A VIOLATION OF PRIVACY? OR PROTECTING YOUR BUSINESS? CALIFORNIA PROTECTS YOUR RIGHT TO POST
New in 2013, a violation of privacy? Or a way to protect your business? The controversial topic that has California lawmakers taking action.
The new law taking effect January 1st, California employers will not be able to ask employees for their social media usernames or passwords. Randy Hansen, the owner of a staffing agency in Eureka said, "I do believe asking for passwords and user names for personal websites is crossing the line."
Hansen still advises his clients to be careful of what they post of the Internet. He adds, "I think a lot of people do have pictures of the partying or dressed inappropriately. And could tell employers that this person isn't a good representative for their company."

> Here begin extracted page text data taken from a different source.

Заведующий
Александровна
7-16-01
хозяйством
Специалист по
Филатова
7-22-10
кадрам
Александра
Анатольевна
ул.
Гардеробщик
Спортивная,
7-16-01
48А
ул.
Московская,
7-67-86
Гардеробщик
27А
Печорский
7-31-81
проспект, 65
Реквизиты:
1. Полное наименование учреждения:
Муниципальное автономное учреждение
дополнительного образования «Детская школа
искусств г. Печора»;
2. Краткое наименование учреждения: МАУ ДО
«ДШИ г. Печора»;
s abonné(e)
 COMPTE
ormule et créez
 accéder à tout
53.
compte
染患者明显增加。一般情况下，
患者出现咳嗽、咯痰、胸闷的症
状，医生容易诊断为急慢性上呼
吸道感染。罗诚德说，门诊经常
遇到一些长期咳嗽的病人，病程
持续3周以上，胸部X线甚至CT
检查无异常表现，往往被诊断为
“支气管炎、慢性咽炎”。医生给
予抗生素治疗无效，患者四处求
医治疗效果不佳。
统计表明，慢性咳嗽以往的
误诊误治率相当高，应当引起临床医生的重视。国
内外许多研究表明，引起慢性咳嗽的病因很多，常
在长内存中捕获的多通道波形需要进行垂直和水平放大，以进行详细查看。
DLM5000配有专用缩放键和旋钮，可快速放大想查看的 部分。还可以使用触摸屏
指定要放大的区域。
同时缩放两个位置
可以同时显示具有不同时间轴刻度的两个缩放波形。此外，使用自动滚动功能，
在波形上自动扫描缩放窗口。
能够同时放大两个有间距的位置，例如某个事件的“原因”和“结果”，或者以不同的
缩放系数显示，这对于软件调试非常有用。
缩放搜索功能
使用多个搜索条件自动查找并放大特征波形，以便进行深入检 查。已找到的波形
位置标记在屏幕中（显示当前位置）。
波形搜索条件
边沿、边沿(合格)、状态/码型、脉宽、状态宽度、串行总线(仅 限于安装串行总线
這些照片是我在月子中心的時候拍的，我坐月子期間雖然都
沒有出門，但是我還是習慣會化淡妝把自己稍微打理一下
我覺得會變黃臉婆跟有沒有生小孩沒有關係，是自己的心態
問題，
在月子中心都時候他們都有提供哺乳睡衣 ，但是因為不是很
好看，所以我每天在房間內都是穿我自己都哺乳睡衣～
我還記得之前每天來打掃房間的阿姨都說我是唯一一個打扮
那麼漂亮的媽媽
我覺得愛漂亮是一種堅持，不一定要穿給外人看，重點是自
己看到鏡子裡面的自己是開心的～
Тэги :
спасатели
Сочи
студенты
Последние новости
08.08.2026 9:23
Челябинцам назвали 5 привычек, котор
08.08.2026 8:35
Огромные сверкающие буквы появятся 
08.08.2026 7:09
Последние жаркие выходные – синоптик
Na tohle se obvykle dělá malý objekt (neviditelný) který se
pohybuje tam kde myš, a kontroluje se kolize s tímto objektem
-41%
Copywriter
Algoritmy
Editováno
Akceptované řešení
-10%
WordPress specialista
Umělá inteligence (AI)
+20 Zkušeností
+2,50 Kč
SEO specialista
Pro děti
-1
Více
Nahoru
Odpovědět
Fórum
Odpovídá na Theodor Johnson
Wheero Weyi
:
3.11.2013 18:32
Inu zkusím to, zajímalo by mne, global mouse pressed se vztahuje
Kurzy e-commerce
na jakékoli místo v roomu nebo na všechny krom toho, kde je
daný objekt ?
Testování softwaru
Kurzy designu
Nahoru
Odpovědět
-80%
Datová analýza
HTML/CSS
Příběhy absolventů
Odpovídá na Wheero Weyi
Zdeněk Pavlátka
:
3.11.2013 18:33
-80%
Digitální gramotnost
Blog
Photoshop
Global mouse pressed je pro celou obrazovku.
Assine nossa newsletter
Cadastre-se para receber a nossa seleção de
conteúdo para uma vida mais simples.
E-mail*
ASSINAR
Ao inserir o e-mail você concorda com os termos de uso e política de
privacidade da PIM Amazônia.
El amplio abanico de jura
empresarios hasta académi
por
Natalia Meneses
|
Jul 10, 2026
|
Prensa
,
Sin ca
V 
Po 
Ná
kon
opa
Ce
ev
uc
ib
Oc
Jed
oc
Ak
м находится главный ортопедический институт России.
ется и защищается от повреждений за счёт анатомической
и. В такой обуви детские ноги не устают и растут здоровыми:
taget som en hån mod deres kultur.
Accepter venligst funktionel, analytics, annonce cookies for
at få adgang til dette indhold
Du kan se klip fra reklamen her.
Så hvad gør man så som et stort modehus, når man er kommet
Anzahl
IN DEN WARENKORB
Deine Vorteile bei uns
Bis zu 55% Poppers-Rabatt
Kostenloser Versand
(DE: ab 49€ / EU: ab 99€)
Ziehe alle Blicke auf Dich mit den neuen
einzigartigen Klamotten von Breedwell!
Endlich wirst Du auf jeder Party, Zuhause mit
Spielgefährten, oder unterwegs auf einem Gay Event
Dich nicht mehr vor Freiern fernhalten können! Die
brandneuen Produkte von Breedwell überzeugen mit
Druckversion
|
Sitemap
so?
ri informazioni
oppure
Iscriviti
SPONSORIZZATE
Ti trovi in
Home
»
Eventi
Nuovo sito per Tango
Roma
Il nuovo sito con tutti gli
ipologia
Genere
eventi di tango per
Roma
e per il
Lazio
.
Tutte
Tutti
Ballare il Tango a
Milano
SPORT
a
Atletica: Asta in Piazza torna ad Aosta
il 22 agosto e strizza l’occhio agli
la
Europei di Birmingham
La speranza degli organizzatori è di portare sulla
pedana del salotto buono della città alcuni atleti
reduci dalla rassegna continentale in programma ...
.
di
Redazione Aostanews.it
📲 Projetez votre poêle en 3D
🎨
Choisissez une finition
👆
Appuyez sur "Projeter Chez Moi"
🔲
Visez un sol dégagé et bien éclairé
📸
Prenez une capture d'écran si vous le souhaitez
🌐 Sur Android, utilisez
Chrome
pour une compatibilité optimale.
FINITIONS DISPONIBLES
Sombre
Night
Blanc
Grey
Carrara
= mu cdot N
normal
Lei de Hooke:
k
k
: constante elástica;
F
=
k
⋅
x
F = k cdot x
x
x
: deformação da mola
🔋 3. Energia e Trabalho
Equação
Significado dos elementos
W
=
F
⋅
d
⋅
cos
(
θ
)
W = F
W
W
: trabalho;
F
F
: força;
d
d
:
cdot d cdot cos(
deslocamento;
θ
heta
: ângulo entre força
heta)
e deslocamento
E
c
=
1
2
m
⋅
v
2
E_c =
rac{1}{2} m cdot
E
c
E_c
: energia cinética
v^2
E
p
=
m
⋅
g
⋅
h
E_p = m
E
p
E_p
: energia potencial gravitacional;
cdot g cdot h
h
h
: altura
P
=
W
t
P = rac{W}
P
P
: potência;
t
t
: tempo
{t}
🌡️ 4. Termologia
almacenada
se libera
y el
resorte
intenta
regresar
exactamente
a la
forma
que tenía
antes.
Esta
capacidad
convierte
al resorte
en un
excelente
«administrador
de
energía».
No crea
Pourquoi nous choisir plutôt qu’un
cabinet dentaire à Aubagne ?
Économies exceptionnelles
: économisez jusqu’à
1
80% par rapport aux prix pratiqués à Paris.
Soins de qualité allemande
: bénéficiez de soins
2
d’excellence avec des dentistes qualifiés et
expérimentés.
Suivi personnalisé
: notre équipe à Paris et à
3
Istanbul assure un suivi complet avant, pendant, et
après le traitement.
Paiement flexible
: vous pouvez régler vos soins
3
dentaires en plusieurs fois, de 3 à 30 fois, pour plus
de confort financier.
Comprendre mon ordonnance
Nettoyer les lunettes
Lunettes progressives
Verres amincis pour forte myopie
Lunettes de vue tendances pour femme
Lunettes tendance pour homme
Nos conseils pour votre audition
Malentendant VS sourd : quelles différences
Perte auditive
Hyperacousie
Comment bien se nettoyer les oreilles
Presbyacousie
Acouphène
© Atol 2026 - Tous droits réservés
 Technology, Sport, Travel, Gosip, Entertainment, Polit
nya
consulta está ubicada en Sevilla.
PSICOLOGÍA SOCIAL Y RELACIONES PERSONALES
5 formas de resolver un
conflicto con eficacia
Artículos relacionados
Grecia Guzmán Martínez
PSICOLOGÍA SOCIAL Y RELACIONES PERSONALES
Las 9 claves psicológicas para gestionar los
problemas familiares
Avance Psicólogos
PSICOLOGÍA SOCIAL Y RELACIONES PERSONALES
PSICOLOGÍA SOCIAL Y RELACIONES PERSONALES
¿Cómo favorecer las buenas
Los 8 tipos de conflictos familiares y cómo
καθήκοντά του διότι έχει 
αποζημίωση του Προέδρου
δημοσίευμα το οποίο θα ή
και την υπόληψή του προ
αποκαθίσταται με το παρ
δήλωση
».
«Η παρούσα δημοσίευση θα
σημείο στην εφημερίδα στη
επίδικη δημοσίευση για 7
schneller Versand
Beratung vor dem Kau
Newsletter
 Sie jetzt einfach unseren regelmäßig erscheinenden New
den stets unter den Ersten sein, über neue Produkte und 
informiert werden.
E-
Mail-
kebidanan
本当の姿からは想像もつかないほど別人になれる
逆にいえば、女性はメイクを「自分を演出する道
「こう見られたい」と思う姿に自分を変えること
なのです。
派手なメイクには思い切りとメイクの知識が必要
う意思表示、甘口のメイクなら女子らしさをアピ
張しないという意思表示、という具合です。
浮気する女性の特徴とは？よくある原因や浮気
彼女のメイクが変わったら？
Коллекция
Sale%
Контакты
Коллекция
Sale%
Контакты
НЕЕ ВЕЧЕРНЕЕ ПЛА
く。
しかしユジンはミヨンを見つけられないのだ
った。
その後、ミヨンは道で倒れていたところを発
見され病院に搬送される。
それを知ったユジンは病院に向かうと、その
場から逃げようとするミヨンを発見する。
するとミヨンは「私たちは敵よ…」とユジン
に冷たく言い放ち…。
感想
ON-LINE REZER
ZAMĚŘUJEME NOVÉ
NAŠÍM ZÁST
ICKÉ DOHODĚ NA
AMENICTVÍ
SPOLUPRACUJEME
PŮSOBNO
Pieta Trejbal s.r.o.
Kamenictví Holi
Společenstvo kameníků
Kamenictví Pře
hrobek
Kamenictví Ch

But Hansen says this kind of judgment is walking a fine line. He said, "You need to make sure your not discriminating. And you want to make sure you are treating each person equally."
It also depends on the job. If your applying for a retail job, the employer may not care what’s on your face book. But if you are trying to be a fire fighter or police officer, your personal pages may become an issue.
Interim Arcata Fire Chief, Justin McDonald added, "if they have a uniform on or a shirt that says I’m with Arcata fire wearing there gear and they are doing stupid stuff they that can come back to haunt them."
Fire agencies have a strict hiring process, background checks, multiple interviews, but Arcata fire say they no longer ask for passwords. McDonald added, "We have been under legal advisement of our lawyers that with the new law we don't ask for passwords. It’s voluntary to show us their Facebook page."
And starting January it will only be voluntary. It only seems fitting, California the pioneer of social media and public expression, now protecting the right to post.